Hi Ambassadors!
I'm writing to send another CirrusSearch update. This one isn't good news. We got a bit over aggressive about pushing Cirrus as the primary search backend for bigger wikis and pushed ourselves over the edge but in slow motion. Things started breaking down during Europe's peak time on Tuesday. I wrestled with the production system all day trying get an accurate fix on exactly how we were failing and to stem the tide. I thought I had it by the end of my day on Tuesday. On my Wednesday morning (Europe's afternoon) I woke to see us slipping again. So I rolled back "set cirrus as primary" deploys. See here for wikis that don't have cirrus as primary: https://www.mediawiki.org/wiki/Search#Wikis
Now that we're stable again I've started working on the problem at the root: 1. We're getting more servers. We're about doubling the cluster size. 2. I'm putting together more optimizations to the portion of Cirrus that fell over (working set https://en.wikipedia.org/wiki/Working_set). If everything goes as planned we'll reduce it by about 80%. They swap indexing performance for search performance.

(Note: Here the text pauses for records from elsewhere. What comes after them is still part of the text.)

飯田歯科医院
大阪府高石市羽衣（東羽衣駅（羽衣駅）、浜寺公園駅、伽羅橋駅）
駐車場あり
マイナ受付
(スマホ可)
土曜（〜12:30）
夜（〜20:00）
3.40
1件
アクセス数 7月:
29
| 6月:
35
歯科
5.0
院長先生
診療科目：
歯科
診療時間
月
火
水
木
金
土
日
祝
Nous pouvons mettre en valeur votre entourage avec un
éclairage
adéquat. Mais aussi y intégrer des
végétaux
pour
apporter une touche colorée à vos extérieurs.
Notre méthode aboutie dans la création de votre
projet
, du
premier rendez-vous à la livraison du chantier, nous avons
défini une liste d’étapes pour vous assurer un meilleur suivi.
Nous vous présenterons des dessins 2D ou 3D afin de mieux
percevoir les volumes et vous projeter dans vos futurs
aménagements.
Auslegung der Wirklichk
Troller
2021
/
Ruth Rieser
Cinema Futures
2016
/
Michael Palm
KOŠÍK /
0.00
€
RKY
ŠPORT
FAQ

I'm on vacation next week so I'm going to start rolling those optimization out on Monday July 28th. They won't go everywhere immediately, but I'll roll them in as see how the index time performance hit effects us.

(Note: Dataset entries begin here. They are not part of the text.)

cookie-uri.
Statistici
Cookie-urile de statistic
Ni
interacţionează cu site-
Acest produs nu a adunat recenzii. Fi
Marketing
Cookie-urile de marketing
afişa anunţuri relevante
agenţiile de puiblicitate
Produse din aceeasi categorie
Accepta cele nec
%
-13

Also: these changes will change result relevance some. In my local testing it looked like everything still worked: title still beats redirect still beats category still beat heading still beats article lead in still beats text still beats image captions and file contents. BUT I still expect things to shift around a bit. Please let me know if you see anything fishy.
Nik
PS. Sorry for the enwiki link.
wikitech-ambassadors@lists.wikimedia.org